The problem that I face with that is that the value of Env obviously changes with time and therefore constitutes some sort of dynamical parameter for my ODE solver in stan. I have attempted to solve this problem with the following code:
functions{
// system of differential equations
vector odemodel(real t, vector N, vector p){
// p[1] = r0Tet, p[2] = alphaTet, p[3] = dTet, p[4] = r0Env, p[5]=t[1], p[6] = EnvMonoInit;
real Env;
Env = 1/(1+(1-p[6])/p[6] * exp(-p[4]*(t-p[5]))); // analytical solution for Env that takes the current time t as input
vector[1] dNdt;
dNdt[1] = (p[1] - p[2]*N[1] - p[3]*Env)*N[1]; // numerical solution for N
return dNdt;
}
}
data{
int n; // time dimension
int mt; // replicate dimension culture
array[n] real t; // time stamps
array[mt,n] real TetMono; // replicate time series data
int xTetMono; // number of NAs in the data
array[xTetMono,2] int missIndTetMono; // indeces of the NAs in the data
}
parameters{
real<lower=0> r0Tet;
real<lower=0> alphaTet;
real<lower=0> dTet;
real<lower=0> r0Env;
vector<lower=0>[mt] TetMonoInit;
vector<lower=0>[xTetMono] TetMonoMiss;
vector<lower=0>[mt] EnvMonoInit;
vector<lower=0>[1] sigma;
}
transformed parameters {
// parameters for ODE solver
vector[6] p;
p[1] = r0Tet;
p[2] = alphaTet;
p[3] = dTet;
p[4] = r0Env;
p[5] = t[1];
// ODE solutions
array[n-1] vector[2] Nsim;
for(i in 1:mt){
// integrate the ODE
p[6] = EnvMonoInit[i];
Nsim = ode_rk45(odemodel,[TetMonoInit[i]]',t[1],t[2:n],p);
}
// imputing NAs
array[mt,n] real TetMonoImputed = TetMono;
for(i in 1:xTetMono){
TetMonoImputed[missIndTetMono[i,1],missIndTetMono[i,2]] = TetMonoMiss[i];
}
}
model{
// priors
r0Tet ~ lognormal(log(0.1),1);
alphaTet ~ lognormal(log(0.00001),1);
dTet ~ lognormal(log(0.01),1);
r0Env ~ lognormal(log(0.01),1);
TetMonoInit ~ lognormal(log(100),1);
TetMonoMiss ~ lognormal(log(100),1);
EnvMonoInit ~ lognormal(log(0.1),1);
sigma ~ gamma(2,0.1);
// Tetrahymena monoculture likelihood evaluation
for(i in 1:mt){
TetMonoImputed[i,1] ~ normal(TetMonoInit[i],sigma[1]);
for(j in 2:n){
TetMonoImputed[i,j] ~ normal(Nsim[j-1,1],sigma[1]);
}
}
}
generated quantities {
// pointwise log-likelihood to use for LOOCV and WAIC
vector[n*mt] log_lik; // dimension: time points x replicates
int k = 0; // initialize running variable (required for vector)
for(i in 1:mt){
for(j in 1:n){
k = k+1; // two species
if(j == 1){
log_lik[k] = normal_lpdf(TetMonoImputed[i,j] | TetMonoInit[i], sigma[1]);
} else{
log_lik[k] = normal_lpdf(TetMonoImputed[i,j] | Nsim[j-1,1], sigma[1]);
}
}
}
}
My input data looks as follows:
> dataStan
$n
[1] 14
$mt
[1] 3
$t
[1] 1.5 7.0 21.5 31.0 45.5 55.0 69.5 79.0 103.0 165.5 219.5 269.0 332.5 387.5
$TetMono
[,1] [,2] [,3] [,4] [,5] [,6] [,7] [,8] [,9] [,10] [,11] [,12] [,13] [,14]

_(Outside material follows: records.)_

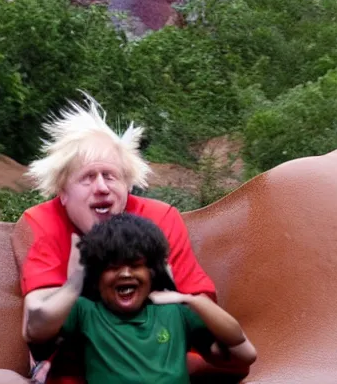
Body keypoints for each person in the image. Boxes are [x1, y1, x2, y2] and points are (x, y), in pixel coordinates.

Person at [16, 94, 218, 383]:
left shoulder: (160, 219)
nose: (101, 188)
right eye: (87, 178)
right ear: (62, 192)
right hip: (83, 358)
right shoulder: (43, 222)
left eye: (110, 176)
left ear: (127, 184)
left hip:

[1,] 46.77989 153.08508 536.4281 4023.490 9361.860 13908.05 11640.77 12211.79 16765.83 8998.686 4688.913 4756.142 3205.403 1912.0929
[2,] 79.69388 62.88673 357.5720 2087.447 6511.928 11045.94 17051.13 17528.59 18832.27 8365.056 2128.625 3454.289 3117.165 850.7217
[3,] 47.48019 1.00000 402.9513 1580.852 4827.993 10110.34 16180.38 16636.97 18639.68 8424.862 1563.625 3867.044 3098.957 1040.6424
$xTetMono
[1] 1
$missIndTetMono
[,1] [,2]
[1,] 3 2
When I compile and run this model, it compiles without error, and it runs perfectly (and quickly) throughout the warmup phase. However, when it reaches the sampling phase, it throws the following error (across chains):
Chain 2 latent: stan/lib/stan_math/lib/eigen_3.4.0/Eigen/src/Core/DenseCoeffsBase.h:410: Eigen::DenseCoeffsBase<Derived, 1>::Scalar& Eigen::DenseCoeffsBase<Derived, 1>::operator[](Eigen::Index) [with Derived = Eigen::Matrix<double, -1, 1>; Scalar = double; Eigen::Index = long int]: Assertion `index >= 0 && index < size()' failed.
When I ran this model without the addition of the Env variable, it ran perfectly fine. It seems like the addition of that step in the ODE solver creates some sort of indexing issue, but I cannot figure out what it is.
I would appreciate help with this - thank you very much in advance!